Get your grow lights right…
Cannabis growers are spoiled for choice when it comes to grow lights. It’s difficult to recommend a best-brand-that-fits-all solution, because it really does depend on the kind of space you’ve got, the number of plants you’re cultivating, the distance you create between your lights and your plants, how much money you have to spend, and a whole bunch of other unique factors pertaining to your particular grow. Having said that, we can say that High Intensity Discharge (HID) lights work best in large grow rooms with good airflow and ventilation, and Compact Fluorescent lights (CFL) provide some of the best solutions for smaller rooms.
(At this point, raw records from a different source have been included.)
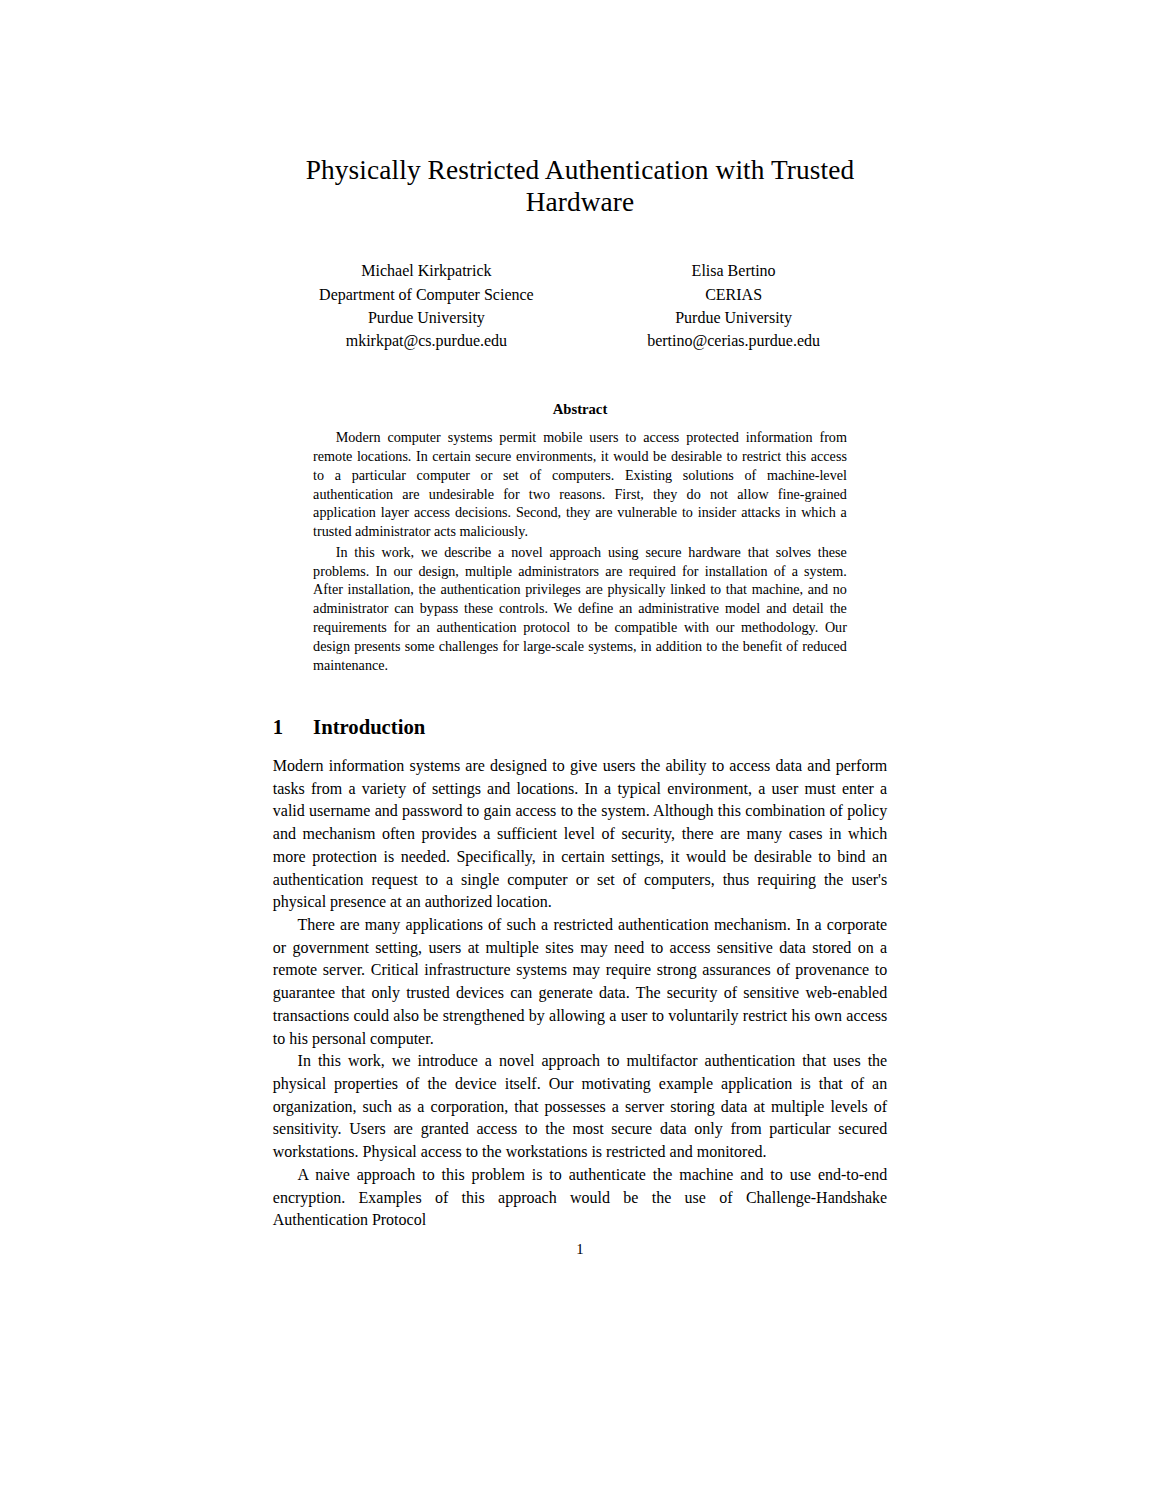Physically Restricted Authentication with Trusted Hardware
| Michael Kirkpatrick Department of Computer Science Purdue University mkirkpat@cs.purdue.edu | Elisa Bertino CERIAS Purdue University bertino@cerias.purdue.edu |
Abstract
Modern computer systems permit mobile users to access protected information from remote locations. In certain secure environments, it would be desirable to restrict this access to a particular computer or set of computers. Existing solutions of machine-level authentication are undesirable for two reasons. First, they do not allow fine-grained application layer access decisions. Second, they are vulnerable to insider attacks in which a trusted administrator acts maliciously.
In this work, we describe a novel approach using secure hardware that solves these problems. In our design, multiple administrators are required for installation of a system. After installation, the authentication privileges are physically linked to that machine, and no administrator can bypass these controls. We define an administrative model and detail the requirements for an authentication protocol to be compatible with our methodology. Our design presents some challenges for large-scale systems, in addition to the benefit of reduced maintenance.
1 Introduction
Modern information systems are designed to give users the ability to access data and perform tasks from a variety of settings and locations. In a typical environment, a user must enter a valid username and password to gain access to the system. Although this combination of policy and mechanism often provides a sufficient level of security, there are many cases in which more protection is needed. Specifically, in certain settings, it would be desirable to bind an authentication request to a single computer or set of computers, thus requiring the user's physical presence at an authorized location.
There are many applications of such a restricted authentication mechanism. In a corporate or government setting, users at multiple sites may need to access sensitive data stored on a remote server. Critical infrastructure systems may require strong assurances of provenance to guarantee that only trusted devices can generate data. The security of sensitive web-enabled transactions could also be strengthened by allowing a user to voluntarily restrict his own access to his personal computer.
In this work, we introduce a novel approach to multifactor authentication that uses the physical properties of the device itself. Our motivating example application is that of an organization, such as a corporation, that possesses a server storing data at multiple levels of sensitivity. Users are granted access to the most secure data only from particular secured workstations. Physical access to the workstations is restricted and monitored.
A naive approach to this problem is to authenticate the machine and to use end-to-end encryption. Examples of this approach would be the use of Challenge-Handshake Authentication Protocol
1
It’s also a good idea to invest in a basic light meter, particularly if you’re new to indoor cannabis growing, as it will help determine whether your plants are getting enough light or not.
And finally… get good at keeping records
Hydroponic cannabis growing is both a science and an art. Sometimes you just have to go with your gut feeling about a harvest, making changes to your plants’ environment because it just seems like that’s what your grow needs. Having said that, whatever you do in your grow room, whatever slight change you make, you should always keep a record of what you did. Keep notes on temperatures, planting dates, the pH levels of your water, humidity, the strain you planted, the seed supplier you used, and the list goes on and on and on. If you do manage to grow some of the most amazing cannabis you’ve ever seen in your grow room, you’ll want to know how to grow harvest number two. Without proper notes to guide you, consistency will be impossible.